__Aim of the exercise__. Copy out, word for word, the part of the material below that opens with the line containing "P1 (PM10) estimate, P2 (PM2.5) estimate" and runs through the final line of the material, including both of those lines.

Collection entries:
--- START ---

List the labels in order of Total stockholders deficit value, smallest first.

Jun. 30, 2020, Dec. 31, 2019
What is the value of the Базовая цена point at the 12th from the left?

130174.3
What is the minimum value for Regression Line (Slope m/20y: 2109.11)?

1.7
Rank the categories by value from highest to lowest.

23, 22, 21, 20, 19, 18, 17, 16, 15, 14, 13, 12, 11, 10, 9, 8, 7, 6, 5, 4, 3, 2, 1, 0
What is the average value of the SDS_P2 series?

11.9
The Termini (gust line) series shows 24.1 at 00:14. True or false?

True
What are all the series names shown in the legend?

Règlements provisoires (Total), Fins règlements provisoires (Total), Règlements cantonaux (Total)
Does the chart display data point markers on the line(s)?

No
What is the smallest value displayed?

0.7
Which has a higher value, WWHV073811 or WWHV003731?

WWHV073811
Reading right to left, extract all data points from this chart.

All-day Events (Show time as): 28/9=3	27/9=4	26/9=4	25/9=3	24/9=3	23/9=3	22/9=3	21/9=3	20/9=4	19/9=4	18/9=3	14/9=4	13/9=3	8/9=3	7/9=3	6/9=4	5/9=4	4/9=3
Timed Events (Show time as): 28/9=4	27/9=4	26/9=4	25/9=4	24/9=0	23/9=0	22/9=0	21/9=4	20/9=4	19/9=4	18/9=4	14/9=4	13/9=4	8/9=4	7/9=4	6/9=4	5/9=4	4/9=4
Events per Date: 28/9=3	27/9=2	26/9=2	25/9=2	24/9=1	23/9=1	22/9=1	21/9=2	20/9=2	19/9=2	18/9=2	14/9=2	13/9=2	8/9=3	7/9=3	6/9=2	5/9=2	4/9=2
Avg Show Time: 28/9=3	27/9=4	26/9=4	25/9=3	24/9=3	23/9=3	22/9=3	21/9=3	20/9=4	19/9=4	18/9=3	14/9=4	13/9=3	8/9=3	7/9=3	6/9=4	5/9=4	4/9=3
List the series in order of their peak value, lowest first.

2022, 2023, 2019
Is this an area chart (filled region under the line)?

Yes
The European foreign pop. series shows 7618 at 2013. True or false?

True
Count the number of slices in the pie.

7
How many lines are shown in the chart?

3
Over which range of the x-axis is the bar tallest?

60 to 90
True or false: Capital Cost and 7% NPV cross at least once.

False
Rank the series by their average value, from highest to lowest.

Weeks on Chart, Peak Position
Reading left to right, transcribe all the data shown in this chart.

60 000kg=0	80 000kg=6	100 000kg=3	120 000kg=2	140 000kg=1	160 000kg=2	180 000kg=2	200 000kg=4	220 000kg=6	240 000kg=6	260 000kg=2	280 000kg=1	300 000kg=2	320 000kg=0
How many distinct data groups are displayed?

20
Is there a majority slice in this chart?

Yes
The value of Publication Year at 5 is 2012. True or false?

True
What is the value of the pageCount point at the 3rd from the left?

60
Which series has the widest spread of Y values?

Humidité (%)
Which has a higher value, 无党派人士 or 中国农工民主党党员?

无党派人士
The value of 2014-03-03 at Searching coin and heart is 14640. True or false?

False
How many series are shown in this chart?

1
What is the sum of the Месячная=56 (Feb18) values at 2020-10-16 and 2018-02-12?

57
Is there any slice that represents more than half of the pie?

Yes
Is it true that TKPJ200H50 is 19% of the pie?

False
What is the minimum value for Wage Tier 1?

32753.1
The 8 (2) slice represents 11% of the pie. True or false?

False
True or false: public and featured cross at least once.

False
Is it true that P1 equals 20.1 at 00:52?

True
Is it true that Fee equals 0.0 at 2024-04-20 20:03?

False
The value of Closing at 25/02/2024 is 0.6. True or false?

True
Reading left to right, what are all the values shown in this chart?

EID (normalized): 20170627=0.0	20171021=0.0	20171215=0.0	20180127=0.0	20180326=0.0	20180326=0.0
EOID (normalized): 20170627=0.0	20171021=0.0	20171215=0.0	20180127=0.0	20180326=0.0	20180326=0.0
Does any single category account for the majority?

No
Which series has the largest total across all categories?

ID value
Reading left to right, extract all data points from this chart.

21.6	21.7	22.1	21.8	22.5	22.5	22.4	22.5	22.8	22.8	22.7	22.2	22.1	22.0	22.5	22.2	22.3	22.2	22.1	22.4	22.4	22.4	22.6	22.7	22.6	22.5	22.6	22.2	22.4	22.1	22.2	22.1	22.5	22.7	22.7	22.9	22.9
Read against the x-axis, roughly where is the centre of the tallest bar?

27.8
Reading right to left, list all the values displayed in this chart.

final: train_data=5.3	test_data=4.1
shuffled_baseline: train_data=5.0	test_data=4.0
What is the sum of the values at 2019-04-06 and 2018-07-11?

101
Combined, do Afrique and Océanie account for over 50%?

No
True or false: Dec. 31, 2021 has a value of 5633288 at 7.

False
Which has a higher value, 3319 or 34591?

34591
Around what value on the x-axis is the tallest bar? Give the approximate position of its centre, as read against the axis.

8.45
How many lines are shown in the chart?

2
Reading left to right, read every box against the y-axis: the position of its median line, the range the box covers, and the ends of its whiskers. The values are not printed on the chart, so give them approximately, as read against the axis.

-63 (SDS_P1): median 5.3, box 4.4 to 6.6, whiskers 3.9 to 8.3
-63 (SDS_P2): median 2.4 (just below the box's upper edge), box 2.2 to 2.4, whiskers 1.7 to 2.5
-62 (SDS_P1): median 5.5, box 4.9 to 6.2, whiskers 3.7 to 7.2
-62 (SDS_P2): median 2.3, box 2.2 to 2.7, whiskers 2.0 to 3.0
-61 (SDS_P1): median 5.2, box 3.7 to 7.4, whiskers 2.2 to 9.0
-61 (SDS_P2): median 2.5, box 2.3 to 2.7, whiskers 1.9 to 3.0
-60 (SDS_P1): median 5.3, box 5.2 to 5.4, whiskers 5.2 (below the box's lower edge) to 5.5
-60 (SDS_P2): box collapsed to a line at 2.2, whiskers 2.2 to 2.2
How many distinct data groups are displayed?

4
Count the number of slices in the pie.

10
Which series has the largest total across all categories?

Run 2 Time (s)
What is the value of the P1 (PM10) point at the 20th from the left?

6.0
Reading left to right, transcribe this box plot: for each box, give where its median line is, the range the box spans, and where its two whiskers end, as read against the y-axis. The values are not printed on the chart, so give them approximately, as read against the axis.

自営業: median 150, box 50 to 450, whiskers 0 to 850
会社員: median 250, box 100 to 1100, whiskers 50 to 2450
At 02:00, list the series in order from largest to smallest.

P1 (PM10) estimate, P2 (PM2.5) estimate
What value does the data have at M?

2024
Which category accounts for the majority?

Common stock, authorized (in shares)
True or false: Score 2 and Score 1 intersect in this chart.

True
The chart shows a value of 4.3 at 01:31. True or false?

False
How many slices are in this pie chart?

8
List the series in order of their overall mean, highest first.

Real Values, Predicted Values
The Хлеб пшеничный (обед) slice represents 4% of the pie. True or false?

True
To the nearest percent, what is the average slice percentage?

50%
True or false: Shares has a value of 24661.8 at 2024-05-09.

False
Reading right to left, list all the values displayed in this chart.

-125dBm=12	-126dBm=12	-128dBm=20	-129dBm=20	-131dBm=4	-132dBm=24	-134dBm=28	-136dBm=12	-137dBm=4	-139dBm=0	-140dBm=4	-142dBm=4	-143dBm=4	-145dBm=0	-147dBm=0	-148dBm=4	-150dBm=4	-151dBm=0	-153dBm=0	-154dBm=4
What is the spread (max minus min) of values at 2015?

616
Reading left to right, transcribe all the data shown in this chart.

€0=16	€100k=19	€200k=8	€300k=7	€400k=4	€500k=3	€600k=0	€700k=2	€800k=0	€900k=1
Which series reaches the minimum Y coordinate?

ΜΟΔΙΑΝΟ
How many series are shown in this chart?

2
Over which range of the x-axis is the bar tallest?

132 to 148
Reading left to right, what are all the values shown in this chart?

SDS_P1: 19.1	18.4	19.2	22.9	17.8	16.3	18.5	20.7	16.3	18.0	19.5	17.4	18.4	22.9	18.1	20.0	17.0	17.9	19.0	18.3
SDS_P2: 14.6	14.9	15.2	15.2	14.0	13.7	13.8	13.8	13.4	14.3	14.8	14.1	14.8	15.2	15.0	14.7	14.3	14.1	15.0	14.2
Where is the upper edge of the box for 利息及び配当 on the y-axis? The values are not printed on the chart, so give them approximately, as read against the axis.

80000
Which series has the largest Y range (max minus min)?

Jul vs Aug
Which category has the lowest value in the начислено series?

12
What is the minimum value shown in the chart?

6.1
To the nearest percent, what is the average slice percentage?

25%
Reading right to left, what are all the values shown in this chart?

--- END ---

__Solution to this problem__.
P1 (PM10) estimate, P2 (PM2.5) estimate
What value does the data have at M?

2024
Which category accounts for the majority?

Common stock, authorized (in shares)
True or false: Score 2 and Score 1 intersect in this chart.

True
The chart shows a value of 4.3 at 01:31. True or false?

False
How many slices are in this pie chart?

8
List the series in order of their overall mean, highest first.

Real Values, Predicted Values
The Хлеб пшеничный (обед) slice represents 4% of the pie. True or false?

True
To the nearest percent, what is the average slice percentage?

50%
True or false: Shares has a value of 24661.8 at 2024-05-09.

False
Reading right to left, list all the values displayed in this chart.

-125dBm=12	-126dBm=12	-128dBm=20	-129dBm=20	-131dBm=4	-132dBm=24	-134dBm=28	-136dBm=12	-137dBm=4	-139dBm=0	-140dBm=4	-142dBm=4	-143dBm=4	-145dBm=0	-147dBm=0	-148dBm=4	-150dBm=4	-151dBm=0	-153dBm=0	-154dBm=4
What is the spread (max minus min) of values at 2015?

616
Reading left to right, transcribe all the data shown in this chart.

€0=16	€100k=19	€200k=8	€300k=7	€400k=4	€500k=3	€600k=0	€700k=2	€800k=0	€900k=1
Which series reaches the minimum Y coordinate?

ΜΟΔΙΑΝΟ
How many series are shown in this chart?

2
Over which range of the x-axis is the bar tallest?

132 to 148
Reading left to right, what are all the values shown in this chart?

SDS_P1: 19.1	18.4	19.2	22.9	17.8	16.3	18.5	20.7	16.3	18.0	19.5	17.4	18.4	22.9	18.1	20.0	17.0	17.9	19.0	18.3
SDS_P2: 14.6	14.9	15.2	15.2	14.0	13.7	13.8	13.8	13.4	14.3	14.8	14.1	14.8	15.2	15.0	14.7	14.3	14.1	15.0	14.2
Where is the upper edge of the box for 利息及び配当 on the y-axis? The values are not printed on the chart, so give them approximately, as read against the axis.

80000
Which series has the largest Y range (max minus min)?

Jul vs Aug
Which category has the lowest value in the начислено series?

12
What is the minimum value shown in the chart?

6.1
To the nearest percent, what is the average slice percentage?

25%
Reading right to left, what are all the values shown in this chart?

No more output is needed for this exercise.